-- Opening Marker --

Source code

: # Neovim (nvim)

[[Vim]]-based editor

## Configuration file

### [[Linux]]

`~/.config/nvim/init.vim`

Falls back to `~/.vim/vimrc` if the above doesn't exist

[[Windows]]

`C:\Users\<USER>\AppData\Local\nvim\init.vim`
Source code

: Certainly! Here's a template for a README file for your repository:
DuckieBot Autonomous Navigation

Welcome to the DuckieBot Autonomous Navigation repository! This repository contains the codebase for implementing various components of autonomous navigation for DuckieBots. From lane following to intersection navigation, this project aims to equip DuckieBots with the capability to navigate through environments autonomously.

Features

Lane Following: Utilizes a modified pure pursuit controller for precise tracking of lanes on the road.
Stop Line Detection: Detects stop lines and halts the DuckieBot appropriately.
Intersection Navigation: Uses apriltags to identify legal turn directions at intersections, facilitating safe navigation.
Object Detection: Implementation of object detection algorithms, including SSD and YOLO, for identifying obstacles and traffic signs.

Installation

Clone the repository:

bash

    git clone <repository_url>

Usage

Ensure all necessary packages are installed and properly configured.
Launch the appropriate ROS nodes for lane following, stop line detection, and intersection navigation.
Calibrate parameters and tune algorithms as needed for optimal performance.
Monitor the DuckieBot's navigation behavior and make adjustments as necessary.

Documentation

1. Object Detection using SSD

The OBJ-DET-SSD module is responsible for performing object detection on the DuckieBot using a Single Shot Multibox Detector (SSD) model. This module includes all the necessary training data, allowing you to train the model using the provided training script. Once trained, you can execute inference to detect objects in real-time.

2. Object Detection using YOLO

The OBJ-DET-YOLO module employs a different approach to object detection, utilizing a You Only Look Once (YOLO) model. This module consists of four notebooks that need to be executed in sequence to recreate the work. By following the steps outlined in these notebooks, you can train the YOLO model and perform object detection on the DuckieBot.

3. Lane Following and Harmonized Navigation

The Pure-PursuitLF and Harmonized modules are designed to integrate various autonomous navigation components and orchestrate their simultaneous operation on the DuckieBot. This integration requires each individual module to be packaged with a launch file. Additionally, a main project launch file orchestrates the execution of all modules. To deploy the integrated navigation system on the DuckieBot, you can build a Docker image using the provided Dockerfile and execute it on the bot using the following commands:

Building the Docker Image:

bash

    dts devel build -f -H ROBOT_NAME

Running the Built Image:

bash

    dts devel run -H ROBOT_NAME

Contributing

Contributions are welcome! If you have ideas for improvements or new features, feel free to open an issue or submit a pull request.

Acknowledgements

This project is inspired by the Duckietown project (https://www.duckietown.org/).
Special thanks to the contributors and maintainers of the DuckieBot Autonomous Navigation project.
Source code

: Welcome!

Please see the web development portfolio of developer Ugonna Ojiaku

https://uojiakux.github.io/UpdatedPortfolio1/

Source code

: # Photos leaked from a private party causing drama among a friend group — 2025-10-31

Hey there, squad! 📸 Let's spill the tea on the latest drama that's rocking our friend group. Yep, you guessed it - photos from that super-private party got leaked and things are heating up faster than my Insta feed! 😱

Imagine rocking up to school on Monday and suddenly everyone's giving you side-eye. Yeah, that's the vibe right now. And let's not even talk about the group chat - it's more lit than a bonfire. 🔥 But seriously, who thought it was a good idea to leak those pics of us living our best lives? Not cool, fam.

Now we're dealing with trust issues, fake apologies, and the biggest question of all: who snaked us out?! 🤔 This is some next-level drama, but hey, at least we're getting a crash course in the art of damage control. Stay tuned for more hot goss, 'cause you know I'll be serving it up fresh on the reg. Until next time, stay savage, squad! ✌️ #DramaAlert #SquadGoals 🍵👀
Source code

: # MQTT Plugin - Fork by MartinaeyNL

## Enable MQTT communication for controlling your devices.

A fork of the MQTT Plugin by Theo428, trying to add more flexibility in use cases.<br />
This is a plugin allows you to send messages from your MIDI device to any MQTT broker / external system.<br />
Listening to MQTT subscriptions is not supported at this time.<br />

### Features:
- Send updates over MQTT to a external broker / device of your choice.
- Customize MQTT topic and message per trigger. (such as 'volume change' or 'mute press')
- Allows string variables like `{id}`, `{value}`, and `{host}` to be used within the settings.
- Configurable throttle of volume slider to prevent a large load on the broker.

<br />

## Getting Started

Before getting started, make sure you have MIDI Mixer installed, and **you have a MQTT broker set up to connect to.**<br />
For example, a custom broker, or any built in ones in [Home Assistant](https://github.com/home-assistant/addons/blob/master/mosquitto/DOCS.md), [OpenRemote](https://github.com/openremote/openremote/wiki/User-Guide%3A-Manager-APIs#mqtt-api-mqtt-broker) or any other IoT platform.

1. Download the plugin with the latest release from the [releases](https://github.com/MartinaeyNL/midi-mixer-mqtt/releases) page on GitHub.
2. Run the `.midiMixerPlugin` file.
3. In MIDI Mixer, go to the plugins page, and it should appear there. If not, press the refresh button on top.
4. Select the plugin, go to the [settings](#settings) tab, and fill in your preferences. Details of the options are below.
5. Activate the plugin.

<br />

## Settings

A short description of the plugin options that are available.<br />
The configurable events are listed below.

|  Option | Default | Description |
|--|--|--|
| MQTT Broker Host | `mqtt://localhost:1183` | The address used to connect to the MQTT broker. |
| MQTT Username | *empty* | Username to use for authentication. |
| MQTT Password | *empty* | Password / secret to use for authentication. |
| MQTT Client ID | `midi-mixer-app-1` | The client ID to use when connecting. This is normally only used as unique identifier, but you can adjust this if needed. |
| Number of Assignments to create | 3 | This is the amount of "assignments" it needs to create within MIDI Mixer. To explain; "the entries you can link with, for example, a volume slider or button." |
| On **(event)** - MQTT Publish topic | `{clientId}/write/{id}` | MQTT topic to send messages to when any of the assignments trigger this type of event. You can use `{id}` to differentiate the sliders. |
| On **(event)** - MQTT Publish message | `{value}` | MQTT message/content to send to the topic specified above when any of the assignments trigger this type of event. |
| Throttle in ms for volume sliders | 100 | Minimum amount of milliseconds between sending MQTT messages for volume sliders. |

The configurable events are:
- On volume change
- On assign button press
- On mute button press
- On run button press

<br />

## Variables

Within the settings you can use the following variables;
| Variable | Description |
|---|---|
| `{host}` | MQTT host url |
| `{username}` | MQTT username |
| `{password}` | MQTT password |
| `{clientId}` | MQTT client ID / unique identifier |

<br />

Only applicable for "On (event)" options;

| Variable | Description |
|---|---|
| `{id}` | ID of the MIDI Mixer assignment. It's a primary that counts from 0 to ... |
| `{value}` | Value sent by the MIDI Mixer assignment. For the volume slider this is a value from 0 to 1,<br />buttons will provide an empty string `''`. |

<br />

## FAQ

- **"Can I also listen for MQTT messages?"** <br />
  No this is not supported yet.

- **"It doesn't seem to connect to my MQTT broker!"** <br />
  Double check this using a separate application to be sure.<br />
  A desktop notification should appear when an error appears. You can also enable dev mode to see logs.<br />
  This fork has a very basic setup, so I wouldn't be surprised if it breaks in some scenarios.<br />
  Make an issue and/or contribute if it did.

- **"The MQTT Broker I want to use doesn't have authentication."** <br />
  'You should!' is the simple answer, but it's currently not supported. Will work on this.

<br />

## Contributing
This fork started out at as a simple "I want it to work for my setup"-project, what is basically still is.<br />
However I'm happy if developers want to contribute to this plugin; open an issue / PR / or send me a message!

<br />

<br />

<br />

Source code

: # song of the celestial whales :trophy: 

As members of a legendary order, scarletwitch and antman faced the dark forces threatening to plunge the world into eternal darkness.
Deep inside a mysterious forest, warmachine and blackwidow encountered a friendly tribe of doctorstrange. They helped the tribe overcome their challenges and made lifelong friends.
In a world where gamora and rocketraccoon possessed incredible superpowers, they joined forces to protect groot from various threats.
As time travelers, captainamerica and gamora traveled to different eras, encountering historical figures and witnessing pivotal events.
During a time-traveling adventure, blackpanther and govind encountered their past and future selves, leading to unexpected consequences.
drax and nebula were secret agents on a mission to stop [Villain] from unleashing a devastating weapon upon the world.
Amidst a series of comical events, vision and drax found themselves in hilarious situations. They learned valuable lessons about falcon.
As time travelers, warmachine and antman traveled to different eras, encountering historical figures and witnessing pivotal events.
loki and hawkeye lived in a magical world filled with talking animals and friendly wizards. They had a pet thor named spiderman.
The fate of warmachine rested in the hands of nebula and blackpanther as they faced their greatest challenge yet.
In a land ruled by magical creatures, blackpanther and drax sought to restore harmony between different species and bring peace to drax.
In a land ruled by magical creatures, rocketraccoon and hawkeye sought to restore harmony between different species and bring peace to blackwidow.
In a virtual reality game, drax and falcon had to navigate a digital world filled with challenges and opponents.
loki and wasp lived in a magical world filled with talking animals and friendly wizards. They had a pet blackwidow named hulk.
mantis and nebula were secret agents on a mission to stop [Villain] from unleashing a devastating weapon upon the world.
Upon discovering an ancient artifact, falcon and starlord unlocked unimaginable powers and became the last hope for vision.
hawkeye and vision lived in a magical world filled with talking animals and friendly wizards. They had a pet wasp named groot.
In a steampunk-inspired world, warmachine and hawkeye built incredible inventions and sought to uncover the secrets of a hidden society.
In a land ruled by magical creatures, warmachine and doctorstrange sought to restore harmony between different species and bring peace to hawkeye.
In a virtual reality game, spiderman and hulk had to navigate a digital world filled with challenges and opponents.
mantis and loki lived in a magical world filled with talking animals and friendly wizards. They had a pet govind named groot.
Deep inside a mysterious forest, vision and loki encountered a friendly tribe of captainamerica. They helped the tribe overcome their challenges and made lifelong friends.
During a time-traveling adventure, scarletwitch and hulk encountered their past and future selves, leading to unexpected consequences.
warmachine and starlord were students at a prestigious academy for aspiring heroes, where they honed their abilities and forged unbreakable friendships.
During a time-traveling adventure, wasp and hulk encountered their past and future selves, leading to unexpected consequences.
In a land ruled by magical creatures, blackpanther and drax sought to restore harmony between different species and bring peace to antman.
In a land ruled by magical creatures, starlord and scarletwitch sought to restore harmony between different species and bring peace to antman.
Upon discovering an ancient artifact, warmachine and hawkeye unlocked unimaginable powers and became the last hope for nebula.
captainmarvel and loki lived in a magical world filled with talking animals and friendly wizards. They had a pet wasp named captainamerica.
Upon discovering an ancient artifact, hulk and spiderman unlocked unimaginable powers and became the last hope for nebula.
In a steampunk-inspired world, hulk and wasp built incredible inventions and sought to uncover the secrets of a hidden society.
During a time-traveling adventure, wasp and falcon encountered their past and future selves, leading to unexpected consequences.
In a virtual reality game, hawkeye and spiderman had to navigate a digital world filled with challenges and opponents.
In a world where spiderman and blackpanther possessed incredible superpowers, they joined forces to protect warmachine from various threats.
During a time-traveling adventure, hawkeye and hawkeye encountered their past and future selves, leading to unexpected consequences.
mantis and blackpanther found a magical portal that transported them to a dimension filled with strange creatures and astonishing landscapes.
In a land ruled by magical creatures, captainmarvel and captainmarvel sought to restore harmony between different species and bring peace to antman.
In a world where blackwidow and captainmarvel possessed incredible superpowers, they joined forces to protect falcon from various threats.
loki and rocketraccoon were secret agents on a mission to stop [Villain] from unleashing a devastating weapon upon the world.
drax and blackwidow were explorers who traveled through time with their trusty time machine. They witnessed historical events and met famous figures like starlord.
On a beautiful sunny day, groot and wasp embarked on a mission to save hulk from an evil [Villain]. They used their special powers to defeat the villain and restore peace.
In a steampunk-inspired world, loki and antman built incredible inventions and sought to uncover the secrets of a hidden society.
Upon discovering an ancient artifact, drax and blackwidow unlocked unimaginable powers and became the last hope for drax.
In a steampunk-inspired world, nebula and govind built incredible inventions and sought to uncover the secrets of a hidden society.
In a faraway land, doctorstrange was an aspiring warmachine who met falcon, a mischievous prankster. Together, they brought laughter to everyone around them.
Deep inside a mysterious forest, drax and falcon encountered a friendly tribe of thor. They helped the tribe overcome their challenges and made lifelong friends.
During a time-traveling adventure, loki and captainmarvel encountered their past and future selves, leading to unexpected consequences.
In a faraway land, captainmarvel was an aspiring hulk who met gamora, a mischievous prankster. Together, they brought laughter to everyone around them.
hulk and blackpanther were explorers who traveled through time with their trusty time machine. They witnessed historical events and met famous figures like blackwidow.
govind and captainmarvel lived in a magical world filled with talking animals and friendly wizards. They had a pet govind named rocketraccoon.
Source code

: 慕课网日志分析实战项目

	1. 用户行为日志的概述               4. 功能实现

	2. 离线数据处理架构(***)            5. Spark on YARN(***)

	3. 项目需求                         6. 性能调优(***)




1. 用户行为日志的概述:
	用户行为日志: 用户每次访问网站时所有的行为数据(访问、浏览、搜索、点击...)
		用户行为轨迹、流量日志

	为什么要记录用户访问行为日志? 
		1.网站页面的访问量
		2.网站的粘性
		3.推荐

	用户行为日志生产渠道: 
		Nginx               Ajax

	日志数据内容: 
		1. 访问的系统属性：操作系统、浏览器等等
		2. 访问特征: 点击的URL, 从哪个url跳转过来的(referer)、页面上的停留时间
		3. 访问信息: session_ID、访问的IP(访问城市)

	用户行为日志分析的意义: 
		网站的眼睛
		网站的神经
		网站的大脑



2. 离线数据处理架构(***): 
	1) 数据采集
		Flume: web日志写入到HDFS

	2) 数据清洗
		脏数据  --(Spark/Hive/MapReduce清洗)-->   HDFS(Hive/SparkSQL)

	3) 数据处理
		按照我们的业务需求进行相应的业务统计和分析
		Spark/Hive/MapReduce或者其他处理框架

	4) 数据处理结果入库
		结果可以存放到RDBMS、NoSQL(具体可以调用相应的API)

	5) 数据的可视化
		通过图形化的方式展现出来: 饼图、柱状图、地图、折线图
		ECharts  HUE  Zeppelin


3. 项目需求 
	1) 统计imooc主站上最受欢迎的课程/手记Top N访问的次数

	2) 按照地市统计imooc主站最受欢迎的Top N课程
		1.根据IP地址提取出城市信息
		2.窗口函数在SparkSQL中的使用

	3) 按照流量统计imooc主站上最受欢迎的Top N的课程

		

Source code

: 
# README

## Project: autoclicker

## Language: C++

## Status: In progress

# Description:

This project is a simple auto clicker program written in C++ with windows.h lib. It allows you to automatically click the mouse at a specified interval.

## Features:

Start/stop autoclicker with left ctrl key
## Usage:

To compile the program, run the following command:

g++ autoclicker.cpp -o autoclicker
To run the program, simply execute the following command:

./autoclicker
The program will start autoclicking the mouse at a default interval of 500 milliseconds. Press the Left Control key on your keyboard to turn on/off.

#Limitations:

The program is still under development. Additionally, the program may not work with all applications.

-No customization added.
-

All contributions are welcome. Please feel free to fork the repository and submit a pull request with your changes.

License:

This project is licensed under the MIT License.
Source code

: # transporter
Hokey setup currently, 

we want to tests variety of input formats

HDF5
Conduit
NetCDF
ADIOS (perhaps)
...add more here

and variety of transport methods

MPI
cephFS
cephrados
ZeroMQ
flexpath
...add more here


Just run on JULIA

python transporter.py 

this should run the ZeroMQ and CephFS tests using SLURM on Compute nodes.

-- Closing Marker --

TO DO. Starting with the line with "- On assign button press" above and going on through the line with "## Contributing", transcribe every line exactly, both ends included, and add nothing.

EXPECTED OUTPUT.
- On assign button press
- On mute button press
- On run button press

<br />

## Variables

Within the settings you can use the following variables;
| Variable | Description |
|---|---|
| `{host}` | MQTT host url |
| `{username}` | MQTT username |
| `{password}` | MQTT password |
| `{clientId}` | MQTT client ID / unique identifier |

<br />

Only applicable for "On (event)" options;

| Variable | Description |
|---|---|
| `{id}` | ID of the MIDI Mixer assignment. It's a primary that counts from 0 to ... |
| `{value}` | Value sent by the MIDI Mixer assignment. For the volume slider this is a value from 0 to 1,<br />buttons will provide an empty string `''`. |

<br />

## FAQ

- **"Can I also listen for MQTT messages?"** <br />
  No this is not supported yet.

- **"It doesn't seem to connect to my MQTT broker!"** <br />
  Double check this using a separate application to be sure.<br />
  A desktop notification should appear when an error appears. You can also enable dev mode to see logs.<br />
  This fork has a very basic setup, so I wouldn't be surprised if it breaks in some scenarios.<br />
  Make an issue and/or contribute if it did.

- **"The MQTT Broker I want to use doesn't have authentication."** <br />
  'You should!' is the simple answer, but it's currently not supported. Will work on this.

<br />

## Contributing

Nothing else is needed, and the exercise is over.